_WHAT IS REQUIRED_
Your task is to copy each line of the listing that contains the word "time".

━━━

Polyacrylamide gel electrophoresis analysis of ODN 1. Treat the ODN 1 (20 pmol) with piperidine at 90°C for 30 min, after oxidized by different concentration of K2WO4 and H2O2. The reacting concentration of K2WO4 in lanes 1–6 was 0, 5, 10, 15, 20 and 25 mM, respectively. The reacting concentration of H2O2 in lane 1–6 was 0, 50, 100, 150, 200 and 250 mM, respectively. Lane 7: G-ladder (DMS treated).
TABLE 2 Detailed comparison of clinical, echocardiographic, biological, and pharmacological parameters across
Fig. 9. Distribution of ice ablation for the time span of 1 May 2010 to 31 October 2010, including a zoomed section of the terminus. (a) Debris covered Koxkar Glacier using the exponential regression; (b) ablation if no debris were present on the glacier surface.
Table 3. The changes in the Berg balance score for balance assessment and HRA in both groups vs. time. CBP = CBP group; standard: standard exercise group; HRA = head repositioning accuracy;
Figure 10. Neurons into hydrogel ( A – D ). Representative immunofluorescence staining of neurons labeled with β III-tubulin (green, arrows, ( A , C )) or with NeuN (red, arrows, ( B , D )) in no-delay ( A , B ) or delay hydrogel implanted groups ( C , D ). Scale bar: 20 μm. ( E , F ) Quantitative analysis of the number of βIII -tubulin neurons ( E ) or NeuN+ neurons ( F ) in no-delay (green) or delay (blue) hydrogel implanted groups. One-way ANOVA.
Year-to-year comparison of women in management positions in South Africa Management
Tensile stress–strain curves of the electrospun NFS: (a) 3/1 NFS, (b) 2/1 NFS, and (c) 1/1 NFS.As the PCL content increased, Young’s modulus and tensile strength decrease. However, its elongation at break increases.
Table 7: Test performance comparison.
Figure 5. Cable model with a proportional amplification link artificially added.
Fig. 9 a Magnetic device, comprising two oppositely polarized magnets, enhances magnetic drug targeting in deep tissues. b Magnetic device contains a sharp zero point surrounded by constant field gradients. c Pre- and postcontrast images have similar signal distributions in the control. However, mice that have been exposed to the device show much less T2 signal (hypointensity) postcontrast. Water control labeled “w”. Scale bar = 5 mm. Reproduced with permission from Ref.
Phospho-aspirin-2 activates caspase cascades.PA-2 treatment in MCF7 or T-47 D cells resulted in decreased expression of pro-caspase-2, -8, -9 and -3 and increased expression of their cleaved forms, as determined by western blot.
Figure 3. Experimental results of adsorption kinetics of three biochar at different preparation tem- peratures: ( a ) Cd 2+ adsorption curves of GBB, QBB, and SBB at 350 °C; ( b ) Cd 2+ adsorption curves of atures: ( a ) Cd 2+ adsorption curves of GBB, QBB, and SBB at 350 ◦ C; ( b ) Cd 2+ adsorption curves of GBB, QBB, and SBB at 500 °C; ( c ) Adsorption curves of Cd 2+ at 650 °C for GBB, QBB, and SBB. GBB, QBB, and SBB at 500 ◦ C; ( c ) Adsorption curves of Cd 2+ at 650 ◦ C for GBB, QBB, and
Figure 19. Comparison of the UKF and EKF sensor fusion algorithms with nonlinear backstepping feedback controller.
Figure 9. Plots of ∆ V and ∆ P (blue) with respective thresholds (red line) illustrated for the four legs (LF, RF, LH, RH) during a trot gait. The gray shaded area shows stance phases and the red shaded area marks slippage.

━━━

_YOUR RESPONSE_
Fig. 9. Distribution of ice ablation for the time span of 1 May 2010 to 31 October 2010, including a zoomed section of the terminus. (a) Debris covered Koxkar Glacier using the exponential regression; (b) ablation if no debris were present on the glacier surface.
Table 3. The changes in the Berg balance score for balance assessment and HRA in both groups vs. time. CBP = CBP group; standard: standard exercise group; HRA = head repositioning accuracy;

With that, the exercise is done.